Are they stupid or do they optimize for different constraints? MS could have introduced AI for surveillance and not for growth.
I can't disprove this. However I think that some are intelligent enough and with billions at their disposal they could make themselves heard.
Yes, you won't be able to multiply your money. But once you have millions or billions to spare, it's pretty easy to invest them in such a way that the returns will cover more than you spend on a daily basis at least. This easily develops a certain sense of carelessness.

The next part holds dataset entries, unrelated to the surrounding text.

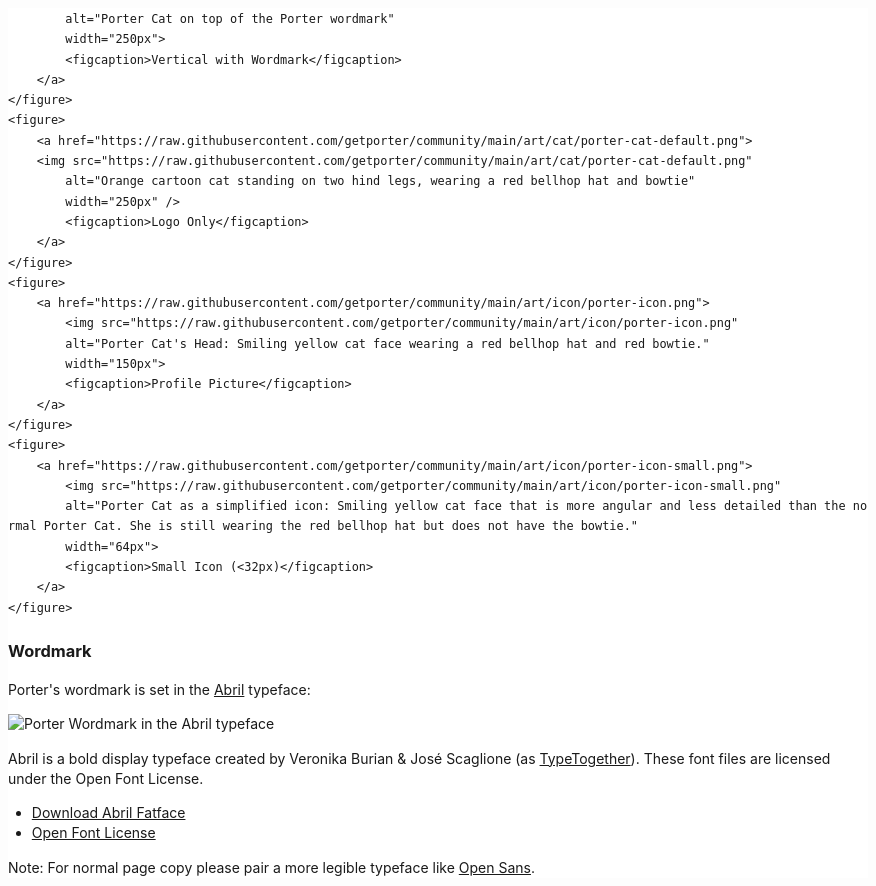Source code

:             alt="Porter Cat on top of the Porter wordmark" 
            width="250px">
            <figcaption>Vertical with Wordmark</figcaption>
        </a>
    </figure>
    <figure>
        <a href="https://raw.githubusercontent.com/getporter/community/main/art/cat/porter-cat-default.png">
        <img src="https://raw.githubusercontent.com/getporter/community/main/art/cat/porter-cat-default.png"
            alt="Orange cartoon cat standing on two hind legs, wearing a red bellhop hat and bowtie"
            width="250px" />
            <figcaption>Logo Only</figcaption>
        </a>
    </figure>
    <figure>
        <a href="https://raw.githubusercontent.com/getporter/community/main/art/icon/porter-icon.png">
            <img src="https://raw.githubusercontent.com/getporter/community/main/art/icon/porter-icon.png" 
            alt="Porter Cat's Head: Smiling yellow cat face wearing a red bellhop hat and red bowtie." 
            width="150px">
            <figcaption>Profile Picture</figcaption>
        </a>
    </figure>
    <figure>
        <a href="https://raw.githubusercontent.com/getporter/community/main/art/icon/porter-icon-small.png">
            <img src="https://raw.githubusercontent.com/getporter/community/main/art/icon/porter-icon-small.png" 
            alt="Porter Cat as a simplified icon: Smiling yellow cat face that is more angular and less detailed than the normal Porter Cat. She is still wearing the red bellhop hat but does not have the bowtie." 
            width="64px">
            <figcaption>Small Icon (<32px)</figcaption>
        </a>
    </figure>
</div>


### Wordmark

Porter's wordmark is set in the
[Abril] typeface:

![Porter Wordmark in the Abril typeface](https://raw.githubusercontent.com/getporter/community/main/art/wordmark/porter-wordmark.png)

Abril is a bold display typeface created by Veronika Burian & José Scaglione (as
[TypeTogether]). These font files are licensed under the Open Font License.

* [Download Abril Fatface][Abril]
* [Open Font License][OFL]

Note: For normal page copy please pair a more legible typeface like [Open Sans].

[Abril]: https://fonts.google.com/specimen/Abril+Fatface
[TypeTogether]: http://www.type-together.com/
[OFL]: https://scripts.sil.org/cms/scripts/page.php?site_id=nrsi&id=OFL
[Open Sans]: https://fonts.google.com/specimen/Open+Sans


[art]: https://github.com/getporter/community/tree/main/art
[Michelle Noorali]: https://github.com/michelleN
[CNAB]: https://cnab.io
[Duffle]: https://duffle.sh
[cnab-go]: https://github.com/cnabio/cnab-go
[contact us]: /src/README.md#contact
[cat face emoji]: https://emojipedia.org/cat-face/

Ubisoft stock prices plummeted down and nearing the historical minimum.
Microsoft's trust in ai is akin walking a bridge across a chasm, while building the said bridge on the go. Considering that linux share actively grows in later years, they're doing a bad job with that bridge. EUs latest concerns about US and reliance on the US technologies don't help either.
The quality of their product also depleeted, thanks to the reliance on aformentioned ai hype train, and usage of inapropriate technologies to build their OS companents (i.e. using react native for the start menu). All of that tops of with dubious investments, be it OpenAI, or bying Activision a few years prior. Not even mentioning the smaller game studios like Tango Gameworks that they bought only to close off immediately. Everything listed can be summarized as poor management decisions.
You might argue that they're rich enough to spare a billion or two on such mistakes, but those mistaces appear to be systematic, rather than one-offs. To me it seems like a start of a slow and very painful fall.
Which other systemic goals could they have?